Tolong ketik ulang dengan persis bagian artikel tentang bendera One Piece, dimulai dari "Dari panggung musik, hingga" dan berakhir pada "dari ruang sidang.".

### [Teks Latihan]

----------------

Iklan - Scroll untuk Melanjutkan
Baca artikel IDN Times lainnya di IDN App
Demam One Piece cover.jpg
Ilustrasi bendera One Piece dan Indonesia (IDN Times/Mardya Shakti)

Intinya sih...

  • Bendera One Piece muncul di berbagai aktivitas, dari konser musik hingga sidang pengadilan militer.

  • Sentimen positif terhadap One Piece sebagai simbol kritik sosial kreatif dan perlawanan terhadap ketidakadilan.

  • Bendera One Piece menjadi simbol protes politik dan sosial, menimbulkan reaksi negatif dari pihak pemerintah.

Disclaimer: This summary was created using Artificial Intelligence (AI)

Di Panggung RI Fest 15 Agustus 2025, band .Feast sedang membakar energi penonton. Di antara lautan manusia yang moshing, tampak ada bendera One Piece berkibar di tengah kerumunan. Kain bergambar tengkorak dengan topi jerami atau Jolly Roger dari manga dan anime One Piece karya Eiichiro Oda sejak 1997 ini belakangan memang jadi perbincangan jelang perayaan HUT ke-80 proklamasi RI.

Bassist .Feast Fadli Fikriawan kemudian berbicara. Ia melihat ada orang yang dipukul dan membawa bendera bajak laut, diduga dilakukan pihak keamanan. “Orang moshing biasa aja bawa bendera One Piece, gak usah dipukuli kali pak,” kata Awan, sapaan akrabnya.

Awan kemudian mengeluarkan berbagai kalimat sentilan. “Katanya bangsa yang besar, tapi takut sama bendera One Piece,” celetuk Awan yang langsung disambut riuh penonton. 

Bendera One Piece memang belakangan kerap nyempil di berbagai aktivitas baik panggung musik, aksi demonstrasi hingga sidang pengadilan. 

Dari panggung musik, hingga ke jalanan bendera hingga mural One Piece

Warga diminta aparat hapus mural One Piece di Sleman. (IDN Times/Tunggul)

Di Medan pada 7 Agustus 2025, sebuah sidang pengadilan militer yang mengadili dua anggota TNI yang sudah menewaskan MHS, seorang remaja 15 tahun warga Serdang Bedagai jadi sorotan. Massa yang menamai diri mereka Aliansi Rakyat Melawan Impunitas (ARMI) menyampaikan sejumlah protes karena merasa ketidakadilan terhadap vonis yang dijatuhkan kepada 2 TNI hanya 2,5 tahun. 

Massa turut mengibarkan bendera One Piece di tengah poster-poster protes lainnya. Seorang aktivis mahasiswa bernama Bonargaes Marbun kemudian ditarik paksa keluar dari ruang sidang.

----------------

### [Data Latihan]
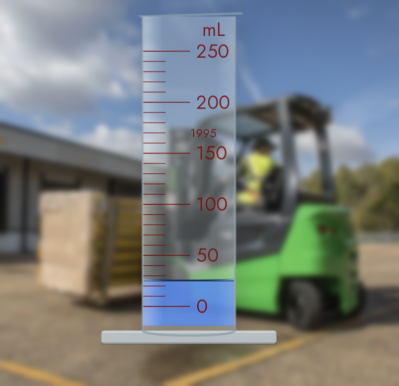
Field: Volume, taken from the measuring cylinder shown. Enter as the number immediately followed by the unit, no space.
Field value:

----------------

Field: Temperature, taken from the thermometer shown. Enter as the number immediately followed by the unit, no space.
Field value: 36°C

----------------

### [Ruang Jawaban]
Dari panggung musik, hingga ke jalanan bendera hingga mural One Piece

Warga diminta aparat hapus mural One Piece di Sleman. (IDN Times/Tunggul)

Di Medan pada 7 Agustus 2025, sebuah sidang pengadilan militer yang mengadili dua anggota TNI yang sudah menewaskan MHS, seorang remaja 15 tahun warga Serdang Bedagai jadi sorotan. Massa yang menamai diri mereka Aliansi Rakyat Melawan Impunitas (ARMI) menyampaikan sejumlah protes karena merasa ketidakadilan terhadap vonis yang dijatuhkan kepada 2 TNI hanya 2,5 tahun. 

Massa turut mengibarkan bendera One Piece di tengah poster-poster protes lainnya. Seorang aktivis mahasiswa bernama Bonargaes Marbun kemudian ditarik paksa keluar dari ruang sidang.